As of 11/2022, the last noteworthy change I am working on is a refactor of my personal website to use Astro and SolidJS, to increase its performance. I am planning to shed the dependence on React, React-dom, react-intersection-observer, useSWR, and react-mapbox-gl and use native solutions or lighter libraries.
process.cwd()
It is now November 2022, just one month before I finish university with a bachelor’s degree in Geography Data Science from the University of Washington. In the past, I was not happy with myself for having this major, but it has honestly been a great learning experience and I have gotten exposure to technologies and ideas I would have never had otherwise. Not being inundated in a computer science student’s curriculum will definitely disadvantage me in the job market, but learning how to teach myself technologies is something I will not take for granted.

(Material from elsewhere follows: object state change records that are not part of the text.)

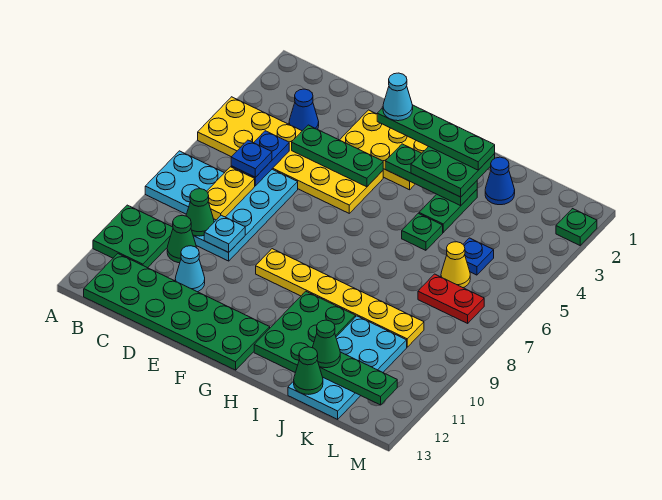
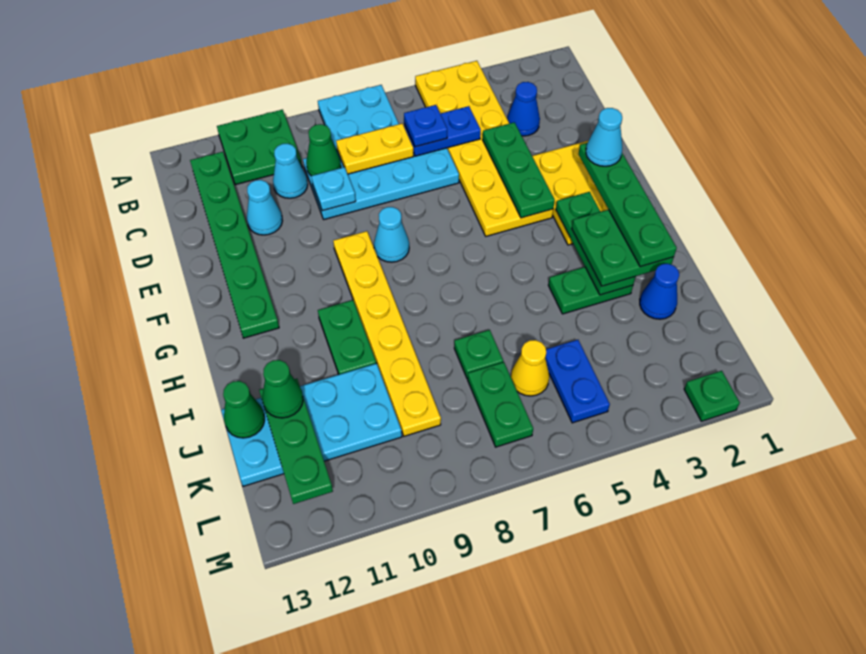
green 2x6 plate [84,254,270,370] -> green 1x6 plate [190,152,279,338]
green 1x1 cone [167,215,197,263] -> cyan 1x1 cone [273,144,308,198]
none -> cyan 1x1 cone [374,207,409,262]
green 2x3 plate [254,291,356,373] -> green 1x2 plate [318,300,376,374]
green 1x1 plate [402,213,443,250] -> green 1x1 plate moved to [454,330,503,379]
blue 1x1 plate [463,238,494,275] -> blue 1x2 plate [545,340,610,423]
red 1x2 plate [418,274,484,323] -> green 1x2 plate [468,362,533,447]

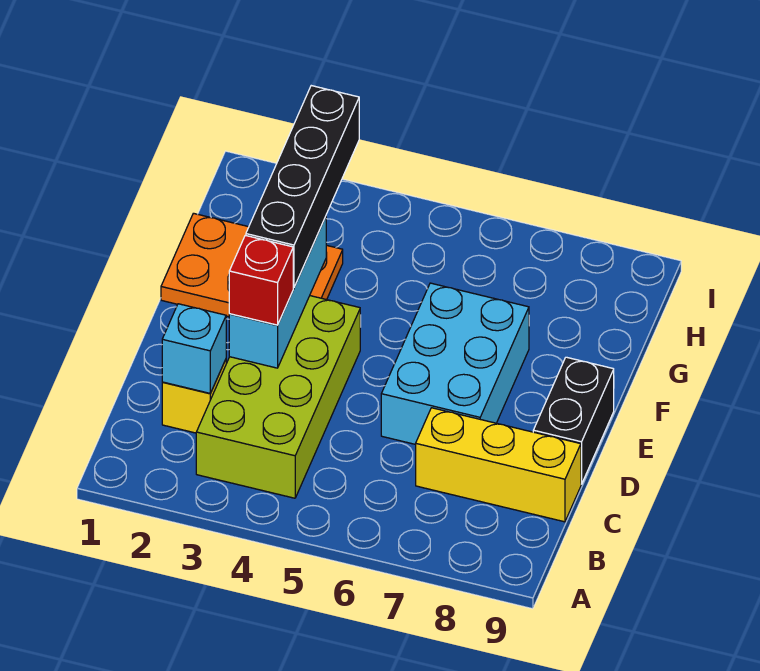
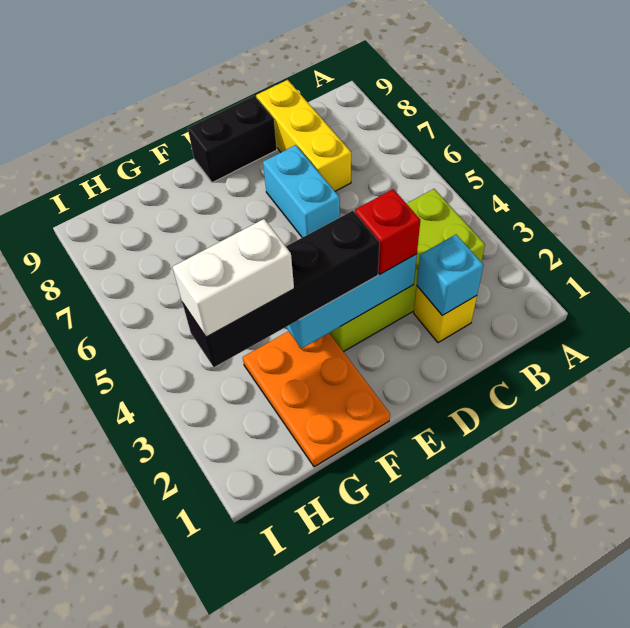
cyan 2x3 brick [381,283,529,444] -> cyan 1x2 brick [263,145,340,237]
none -> white 1x2 brick [173,219,294,337]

I am a cynical person and do not have much self-confidence. However, it would be plain and straight up sandbagging for me not to acknowledge how far I’ve gotten in less than two years. In a year, I learned Python, Javascript, HTML/CSS, and Typescript for languages, as well as a myriad of other technologies and frameworks for each language. I’ve chosen front-end and full-stack as my path, having been lost not a year prior.
Now, I am looking for an entry-level software developer role or front-end developer job, so I can work with the technology and things that I love.